*Task requirements*. Restate all the entries exactly as they appear, apart from the pictures.
[Extracted material — start]
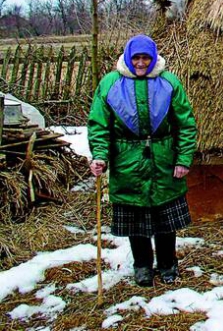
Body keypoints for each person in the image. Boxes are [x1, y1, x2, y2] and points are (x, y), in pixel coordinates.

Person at [87, 34, 197, 286]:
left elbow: (185, 124)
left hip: (164, 159)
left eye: (145, 57)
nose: (140, 62)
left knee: (165, 218)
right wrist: (100, 155)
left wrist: (183, 159)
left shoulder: (169, 83)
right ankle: (142, 266)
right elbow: (99, 125)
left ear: (153, 58)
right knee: (135, 218)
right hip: (128, 161)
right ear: (128, 57)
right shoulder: (110, 84)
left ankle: (168, 265)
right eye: (136, 57)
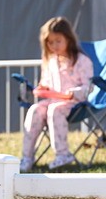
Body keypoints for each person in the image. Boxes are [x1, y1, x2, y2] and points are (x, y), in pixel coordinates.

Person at [21, 16, 93, 172]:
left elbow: (88, 87)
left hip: (75, 102)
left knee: (55, 110)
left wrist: (74, 92)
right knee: (34, 109)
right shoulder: (50, 61)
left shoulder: (82, 60)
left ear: (68, 39)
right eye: (50, 42)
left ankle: (63, 154)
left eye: (58, 41)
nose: (54, 46)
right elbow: (45, 82)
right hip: (53, 100)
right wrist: (41, 88)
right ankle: (26, 157)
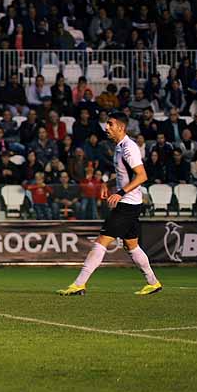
[Extracted material — finish]
*Response for this exercise*.
Body keypoints for each person in the image. Boxes are [x1, y1, x2, y2] and points are (x, y), in pixel coordinates.

Person at [87, 34, 197, 286]:
left elbow: (185, 124)
left hip: (164, 159)
left eye: (145, 57)
nose: (140, 62)
left knee: (165, 218)
right wrist: (100, 155)
left wrist: (183, 159)
left shoulder: (169, 83)
right ankle: (142, 266)
right elbow: (99, 125)
left ear: (153, 58)
right knee: (135, 218)
right hip: (128, 161)
right ear: (128, 57)
right shoulder: (110, 84)
left ankle: (168, 265)
right eye: (136, 57)
Body keypoints for each person in the image. Boxes are [x1, y1, x2, y2] and points are (x, y), in pixel coordinates.

Person at [21, 16, 93, 172]:
left elbow: (88, 87)
left hip: (75, 102)
left knee: (55, 110)
left wrist: (74, 92)
right knee: (34, 109)
right shoulder: (50, 61)
left shoulder: (82, 60)
left ear: (68, 39)
right eye: (50, 42)
left ankle: (63, 154)
left eye: (58, 41)
nose: (54, 46)
right elbow: (45, 82)
right hip: (53, 100)
right wrist: (41, 88)
right ankle: (26, 157)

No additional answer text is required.